Well, the case will probably be appealed to another court, which will not be so reticent about acting in a way that "pares back constitutional protections across different areas of the law.".
BTW, for those of us who are unclear about just what these "scans" entail, and how other students see the results, how about some details of just what kind of technology is involved, and how it is used?
A description of a room scan, as well as a link to a video of a room scan, can be accessed here: https://www.eff.org/deeplinks/2022/08/federal-judge-invasive-online-proctoring-room-scans-are-also-unconstitutional
Of note, it is not just a proctor who may remotely view your room. Other students and the proctor’s coworkers, including IT nerds may also view it. What if one of them is also a cop?
One. This is stupid. Life is open book.
Two. This is ridiculous. He knew the policy and chose his location.
He could have cleaned his room before the test.
My own room does not belong to a school. It is not outfitted to be a testing site. If I took a test online in my room, the school can't send someone to be posted in my own room and have him look behind my bed to make there's no cheat sheets there. The court probably reasoned that an online "scan" posed similar problems. If they want to have cctv in on campus testing sites, fine - they can't (or shouldn't) do that in my own house, no matter how limited in scope.
If I'm taking an online test in a university dormitory, maybe the school has more leeway. But even then there's some reasonable expectation of privacy. Theoretically the university could detect something during a scan and report me to the police. They're already looking over students' social media.
This is like the government giving me the option to vote online, but only after polling personnel has access to my room as I do that. If something has to be done in an controlled environment, then it's best not to make any deviations.
"the government giving me the option to vote online, but only after polling personnel has access to my room as I do that."
You may be onto something here...maybe the answer is the common denominator, testing and voting must be done in person.
This isn't a bad deal for the schools, but it will screw over future students. Online proctoring companies charge fees. Some schools have managed to push those fees onto the students, but most schools eat the cost.
Under this ruling, schools won't need to get student "consent". Instead, the students will "ask for it".
All the school has to do is set up a large, proctored, in-person testing room as the default option. If a student doesn't want to show up on campus to the big room, then the student can ASK for permission to use (and pay for) optional online proctoring.
What's that? You're taking an online course in Montana and you live in Alabama? It's still your decision. You can fly to Montana for the three tests this semester, or you can opt for online proctoring. Student's choice, not the school's requirement.

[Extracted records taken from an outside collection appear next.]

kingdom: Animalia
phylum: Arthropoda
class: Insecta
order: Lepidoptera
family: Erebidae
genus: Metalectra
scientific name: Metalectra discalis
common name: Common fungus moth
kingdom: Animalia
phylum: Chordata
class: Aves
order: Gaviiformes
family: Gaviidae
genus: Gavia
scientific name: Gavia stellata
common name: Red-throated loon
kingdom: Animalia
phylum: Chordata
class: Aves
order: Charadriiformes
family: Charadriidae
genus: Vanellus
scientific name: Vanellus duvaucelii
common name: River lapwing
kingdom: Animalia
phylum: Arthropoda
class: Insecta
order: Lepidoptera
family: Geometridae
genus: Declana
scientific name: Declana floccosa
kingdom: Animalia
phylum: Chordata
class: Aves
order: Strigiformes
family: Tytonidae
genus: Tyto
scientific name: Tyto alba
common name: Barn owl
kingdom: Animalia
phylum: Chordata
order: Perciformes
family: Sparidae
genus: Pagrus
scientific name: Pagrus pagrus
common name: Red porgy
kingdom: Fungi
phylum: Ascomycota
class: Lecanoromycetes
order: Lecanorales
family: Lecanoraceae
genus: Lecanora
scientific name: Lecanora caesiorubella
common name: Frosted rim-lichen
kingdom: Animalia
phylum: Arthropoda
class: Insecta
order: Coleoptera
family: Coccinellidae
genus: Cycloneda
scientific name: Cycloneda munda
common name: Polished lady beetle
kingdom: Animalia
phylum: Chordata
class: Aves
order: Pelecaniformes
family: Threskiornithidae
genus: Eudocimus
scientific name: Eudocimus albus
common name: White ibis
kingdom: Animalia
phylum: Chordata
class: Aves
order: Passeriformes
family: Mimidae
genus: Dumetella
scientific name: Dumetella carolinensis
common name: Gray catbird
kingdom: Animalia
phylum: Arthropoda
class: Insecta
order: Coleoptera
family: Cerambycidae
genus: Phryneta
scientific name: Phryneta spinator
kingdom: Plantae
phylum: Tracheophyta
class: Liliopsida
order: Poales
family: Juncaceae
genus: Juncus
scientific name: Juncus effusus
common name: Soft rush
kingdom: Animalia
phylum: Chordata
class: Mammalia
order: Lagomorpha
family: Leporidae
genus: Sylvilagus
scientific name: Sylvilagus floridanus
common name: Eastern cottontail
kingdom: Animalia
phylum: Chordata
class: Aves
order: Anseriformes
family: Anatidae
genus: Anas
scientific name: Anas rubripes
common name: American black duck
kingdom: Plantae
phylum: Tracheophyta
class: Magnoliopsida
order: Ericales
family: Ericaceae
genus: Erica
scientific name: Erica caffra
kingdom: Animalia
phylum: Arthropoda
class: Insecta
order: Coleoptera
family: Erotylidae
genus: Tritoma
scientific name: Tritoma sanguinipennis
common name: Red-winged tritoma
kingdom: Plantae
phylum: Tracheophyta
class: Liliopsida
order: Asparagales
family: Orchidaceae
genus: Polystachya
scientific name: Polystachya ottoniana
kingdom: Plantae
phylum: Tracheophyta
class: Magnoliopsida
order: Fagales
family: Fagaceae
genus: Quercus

90% of my exams have been open book, open notes. What "cheating" is going to happen that would be so terrible for almost any course? Have we not learned yet that rote memorization is a relic of a bygone era? Testing should be about examining understanding, which you can't fake with memorization. And no amount of notes can fix that.
Not every course can be engineering.
Additionally, the primary thing they are looking for is other people in the room. Notes or references are one thing, but another person in the room can mean someone else is taking the test for you.
What a bunch of idiots all round. The school has every right to require tests to be taken in a sanitised environment. If the environment has been adequately sanitised, then there is no breach of privacy when a student demonstrates as much.
But they cocked it up, and obviously failing to allow people to prepare a suitable space is not on.
This is so dumb. The court's should not get involved with education policy. Owasso v Falvo was a disaster until overturned.